[[ The data, beginning ]]
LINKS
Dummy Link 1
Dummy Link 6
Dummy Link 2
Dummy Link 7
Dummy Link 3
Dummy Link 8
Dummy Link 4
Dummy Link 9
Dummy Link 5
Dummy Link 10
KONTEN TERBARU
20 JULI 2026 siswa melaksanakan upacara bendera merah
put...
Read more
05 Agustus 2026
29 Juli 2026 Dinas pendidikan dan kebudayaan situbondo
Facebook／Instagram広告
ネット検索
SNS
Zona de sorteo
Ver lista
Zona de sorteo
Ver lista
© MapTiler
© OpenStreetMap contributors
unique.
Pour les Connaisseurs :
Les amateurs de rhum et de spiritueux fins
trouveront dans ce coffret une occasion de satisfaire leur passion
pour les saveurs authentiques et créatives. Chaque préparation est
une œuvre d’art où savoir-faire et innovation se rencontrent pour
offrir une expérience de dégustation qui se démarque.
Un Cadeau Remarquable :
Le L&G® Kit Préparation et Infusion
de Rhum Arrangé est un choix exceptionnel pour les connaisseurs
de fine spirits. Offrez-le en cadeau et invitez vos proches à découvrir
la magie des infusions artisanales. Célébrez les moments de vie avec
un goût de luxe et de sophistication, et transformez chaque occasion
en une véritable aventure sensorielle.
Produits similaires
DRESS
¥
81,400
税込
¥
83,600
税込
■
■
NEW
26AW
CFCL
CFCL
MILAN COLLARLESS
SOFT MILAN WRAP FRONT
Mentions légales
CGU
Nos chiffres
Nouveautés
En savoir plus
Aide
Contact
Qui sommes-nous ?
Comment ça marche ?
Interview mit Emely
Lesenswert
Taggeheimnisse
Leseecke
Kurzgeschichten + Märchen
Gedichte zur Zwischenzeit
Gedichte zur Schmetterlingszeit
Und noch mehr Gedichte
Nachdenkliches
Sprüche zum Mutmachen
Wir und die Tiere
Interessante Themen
[[ The data, end ]]
Copy the data from its first line through the line containing "Le L&G® Kit Préparation et Infusion", switching "Ver lista" to "Mostrar lista" and leaving everything else unchanged.

**Response to the task**
LINKS
Dummy Link 1
Dummy Link 6
Dummy Link 2
Dummy Link 7
Dummy Link 3
Dummy Link 8
Dummy Link 4
Dummy Link 9
Dummy Link 5
Dummy Link 10
KONTEN TERBARU
20 JULI 2026 siswa melaksanakan upacara bendera merah
put...
Read more
05 Agustus 2026
29 Juli 2026 Dinas pendidikan dan kebudayaan situbondo
Facebook／Instagram広告
ネット検索
SNS
Zona de sorteo
Mostrar lista
Zona de sorteo
Mostrar lista
© MapTiler
© OpenStreetMap contributors
unique.
Pour les Connaisseurs :
Les amateurs de rhum et de spiritueux fins
trouveront dans ce coffret une occasion de satisfaire leur passion
pour les saveurs authentiques et créatives. Chaque préparation est
une œuvre d’art où savoir-faire et innovation se rencontrent pour
offrir une expérience de dégustation qui se démarque.
Un Cadeau Remarquable :
Le L&G® Kit Préparation et Infusion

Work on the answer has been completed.